=== Input material ===

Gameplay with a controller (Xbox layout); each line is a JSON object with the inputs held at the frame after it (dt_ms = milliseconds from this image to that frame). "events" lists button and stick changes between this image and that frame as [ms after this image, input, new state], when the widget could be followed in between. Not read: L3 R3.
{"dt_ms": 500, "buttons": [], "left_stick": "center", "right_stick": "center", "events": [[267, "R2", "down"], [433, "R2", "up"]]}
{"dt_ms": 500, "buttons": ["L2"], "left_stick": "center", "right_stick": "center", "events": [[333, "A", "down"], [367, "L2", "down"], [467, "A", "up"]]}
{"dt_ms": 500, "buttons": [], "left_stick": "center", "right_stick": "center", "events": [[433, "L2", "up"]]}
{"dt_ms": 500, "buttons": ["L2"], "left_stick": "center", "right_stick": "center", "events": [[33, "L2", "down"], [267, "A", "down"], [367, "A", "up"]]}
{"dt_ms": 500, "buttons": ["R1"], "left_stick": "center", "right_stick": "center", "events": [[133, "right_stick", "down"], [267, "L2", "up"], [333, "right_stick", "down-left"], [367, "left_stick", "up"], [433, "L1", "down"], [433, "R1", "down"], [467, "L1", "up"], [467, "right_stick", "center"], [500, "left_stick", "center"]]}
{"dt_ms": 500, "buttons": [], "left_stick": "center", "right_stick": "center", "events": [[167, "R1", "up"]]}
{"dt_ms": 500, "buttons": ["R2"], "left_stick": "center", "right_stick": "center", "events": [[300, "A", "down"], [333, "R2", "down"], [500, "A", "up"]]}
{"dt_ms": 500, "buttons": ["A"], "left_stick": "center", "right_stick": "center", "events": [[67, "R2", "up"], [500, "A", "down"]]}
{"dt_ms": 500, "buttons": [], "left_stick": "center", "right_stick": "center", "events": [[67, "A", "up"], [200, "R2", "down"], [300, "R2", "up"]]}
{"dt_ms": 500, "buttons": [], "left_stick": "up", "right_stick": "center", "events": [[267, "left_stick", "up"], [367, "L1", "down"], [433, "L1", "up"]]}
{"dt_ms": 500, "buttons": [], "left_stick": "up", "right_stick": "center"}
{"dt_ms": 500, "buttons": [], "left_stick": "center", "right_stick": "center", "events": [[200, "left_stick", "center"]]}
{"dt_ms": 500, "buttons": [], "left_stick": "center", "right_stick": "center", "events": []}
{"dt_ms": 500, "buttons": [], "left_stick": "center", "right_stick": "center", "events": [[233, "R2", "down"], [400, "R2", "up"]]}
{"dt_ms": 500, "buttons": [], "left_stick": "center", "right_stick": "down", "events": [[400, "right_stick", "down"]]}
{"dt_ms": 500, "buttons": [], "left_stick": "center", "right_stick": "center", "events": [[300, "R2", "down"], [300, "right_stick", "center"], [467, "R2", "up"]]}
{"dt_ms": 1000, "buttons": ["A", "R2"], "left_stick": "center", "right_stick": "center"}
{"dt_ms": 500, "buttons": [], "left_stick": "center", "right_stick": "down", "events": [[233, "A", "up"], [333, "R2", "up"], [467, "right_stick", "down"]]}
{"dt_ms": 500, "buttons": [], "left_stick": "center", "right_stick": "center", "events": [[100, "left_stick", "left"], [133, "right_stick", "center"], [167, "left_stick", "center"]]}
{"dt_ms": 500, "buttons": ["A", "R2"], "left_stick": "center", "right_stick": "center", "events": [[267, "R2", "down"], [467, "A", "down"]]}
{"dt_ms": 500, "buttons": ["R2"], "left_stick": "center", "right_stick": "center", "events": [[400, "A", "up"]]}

===

→ **About this task**: An exact copy of all the records above is the required answer.

→ **Answer box**:
Gameplay with a controller (Xbox layout); each line is a JSON object with the inputs held at the frame after it (dt_ms = milliseconds from this image to that frame). "events" lists button and stick changes between this image and that frame as [ms after this image, input, new state], when the widget could be followed in between. Not read: L3 R3.
{"dt_ms": 500, "buttons": [], "left_stick": "center", "right_stick": "center", "events": [[267, "R2", "down"], [433, "R2", "up"]]}
{"dt_ms": 500, "buttons": ["L2"], "left_stick": "center", "right_stick": "center", "events": [[333, "A", "down"], [367, "L2", "down"], [467, "A", "up"]]}
{"dt_ms": 500, "buttons": [], "left_stick": "center", "right_stick": "center", "events": [[433, "L2", "up"]]}
{"dt_ms": 500, "buttons": ["L2"], "left_stick": "center", "right_stick": "center", "events": [[33, "L2", "down"], [267, "A", "down"], [367, "A", "up"]]}
{"dt_ms": 500, "buttons": ["R1"], "left_stick": "center", "right_stick": "center", "events": [[133, "right_stick", "down"], [267, "L2", "up"], [333, "right_stick", "down-left"], [367, "left_stick", "up"], [433, "L1", "down"], [433, "R1", "down"], [467, "L1", "up"], [467, "right_stick", "center"], [500, "left_stick", "center"]]}
{"dt_ms": 500, "buttons": [], "left_stick": "center", "right_stick": "center", "events": [[167, "R1", "up"]]}
{"dt_ms": 500, "buttons": ["R2"], "left_stick": "center", "right_stick": "center", "events": [[300, "A", "down"], [333, "R2", "down"], [500, "A", "up"]]}
{"dt_ms": 500, "buttons": ["A"], "left_stick": "center", "right_stick": "center", "events": [[67, "R2", "up"], [500, "A", "down"]]}
{"dt_ms": 500, "buttons": [], "left_stick": "center", "right_stick": "center", "events": [[67, "A", "up"], [200, "R2", "down"], [300, "R2", "up"]]}
{"dt_ms": 500, "buttons": [], "left_stick": "up", "right_stick": "center", "events": [[267, "left_stick", "up"], [367, "L1", "down"], [433, "L1", "up"]]}
{"dt_ms": 500, "buttons": [], "left_stick": "up", "right_stick": "center"}
{"dt_ms": 500, "buttons": [], "left_stick": "center", "right_stick": "center", "events": [[200, "left_stick", "center"]]}
{"dt_ms": 500, "buttons": [], "left_stick": "center", "right_stick": "center", "events": []}
{"dt_ms": 500, "buttons": [], "left_stick": "center", "right_stick": "center", "events": [[233, "R2", "down"], [400, "R2", "up"]]}
{"dt_ms": 500, "buttons": [], "left_stick": "center", "right_stick": "down", "events": [[400, "right_stick", "down"]]}
{"dt_ms": 500, "buttons": [], "left_stick": "center", "right_stick": "center", "events": [[300, "R2", "down"], [300, "right_stick", "center"], [467, "R2", "up"]]}
{"dt_ms": 1000, "buttons": ["A", "R2"], "left_stick": "center", "right_stick": "center"}
{"dt_ms": 500, "buttons": [], "left_stick": "center", "right_stick": "down", "events": [[233, "A", "up"], [333, "R2", "up"], [467, "right_stick", "down"]]}
{"dt_ms": 500, "buttons": [], "left_stick": "center", "right_stick": "center", "events": [[100, "left_stick", "left"], [133, "right_stick", "center"], [167, "left_stick", "center"]]}
{"dt_ms": 500, "buttons": ["A", "R2"], "left_stick": "center", "right_stick": "center", "events": [[267, "R2", "down"], [467, "A", "down"]]}
{"dt_ms": 500, "buttons": ["R2"], "left_stick": "center", "right_stick": "center", "events": [[400, "A", "up"]]}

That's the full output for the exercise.